When one thinks about a garden, they may envision the need for perfectly manicured exotic plants and flowers, but the fact is, wild and native is what makes our feathered friends and local landscape thrive.
Audubon’s Bird-friendly Communities program in Pennsylvania, funded in part by a PPL grant, aims to provide knowledge and resources so the community can build native bird friendly habitats.
Why are birds important? Birds are indicator species. They evolve and respond to changes in their environment.
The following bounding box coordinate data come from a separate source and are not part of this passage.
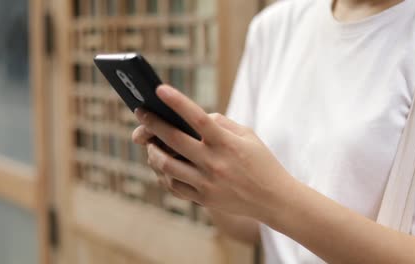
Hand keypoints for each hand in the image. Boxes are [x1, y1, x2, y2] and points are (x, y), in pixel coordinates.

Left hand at [132, 85, 294, 219]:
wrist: (274, 199)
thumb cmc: (261, 162)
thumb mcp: (248, 135)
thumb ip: (220, 123)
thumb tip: (192, 117)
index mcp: (227, 143)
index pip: (198, 118)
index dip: (177, 102)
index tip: (159, 89)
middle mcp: (214, 163)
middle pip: (174, 140)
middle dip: (152, 124)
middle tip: (140, 113)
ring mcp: (207, 183)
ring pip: (167, 165)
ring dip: (152, 151)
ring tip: (149, 142)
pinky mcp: (203, 198)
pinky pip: (173, 185)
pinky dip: (163, 173)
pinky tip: (160, 164)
If there are negative changes to bird populations, it is an indication that there is an environmental change that is cause for concern.
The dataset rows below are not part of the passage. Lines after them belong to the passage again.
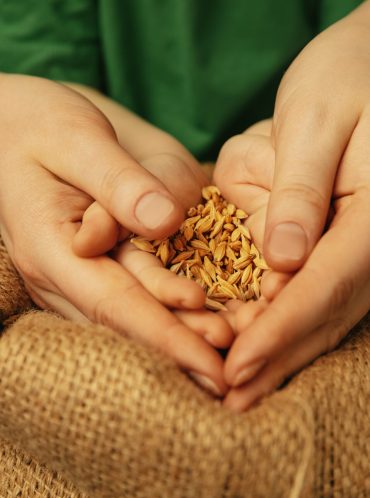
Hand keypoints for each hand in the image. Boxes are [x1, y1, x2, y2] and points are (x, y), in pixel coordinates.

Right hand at [0, 74, 228, 393]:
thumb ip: (117, 181)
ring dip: (175, 339)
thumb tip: (164, 222)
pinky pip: (125, 299)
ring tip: (224, 353)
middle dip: (178, 349)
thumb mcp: (77, 139)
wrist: (15, 126)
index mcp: (51, 245)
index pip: (114, 304)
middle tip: (228, 372)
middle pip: (124, 324)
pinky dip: (163, 315)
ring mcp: (72, 273)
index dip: (164, 336)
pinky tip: (196, 323)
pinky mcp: (88, 265)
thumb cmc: (40, 125)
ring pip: (126, 318)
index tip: (211, 359)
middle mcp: (61, 272)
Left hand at [215, 106, 369, 409]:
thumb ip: (303, 191)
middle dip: (273, 360)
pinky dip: (283, 326)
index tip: (236, 367)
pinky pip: (315, 294)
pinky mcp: (344, 245)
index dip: (276, 331)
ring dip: (278, 356)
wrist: (369, 67)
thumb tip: (284, 260)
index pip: (321, 286)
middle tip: (230, 399)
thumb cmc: (349, 79)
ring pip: (320, 315)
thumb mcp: (317, 121)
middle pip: (321, 314)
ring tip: (238, 392)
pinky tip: (258, 351)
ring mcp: (363, 249)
With a focus on food, water, shelter and nesting, Audubon provides a yearly ‘Birdy Dozen’ list which highlights native plants that have positive impacts to local landscape, as well as offering planting diagrams to take the guesswork out of building a native bird friendly garden.
“Native plants are as beneficial as they are beautiful” explained Kelly McGinley, network engagement manager, Audubon Mid-Atlantic. “With their large roots, they are the muscle of the garden, offering more benefits than exotic plants.”
To make finding native plants easier, local nurseries participate in the program, in turn helping the community garden centers thrive as well. Audubon also has a Native Plants Database to help create customized lists for your area by entering your zip code.
Nikki Jones, director of public affairs, PPL Electric Utilities, has happily served on the Audubon board since December 2019. “PPL is proud to provide Audubon with sustaining grant funding for this exceptional program” states Jones. “I commend Audubon for their dedicated efforts to provide healthy and sustainable habitats for many different species of birds.”
PPL’s support of this program is part of our strategy to support environmental conservation efforts, including our own work planting pollinator-friendly plants in power line right of ways and contributing trees to organizations through the Community Roots program.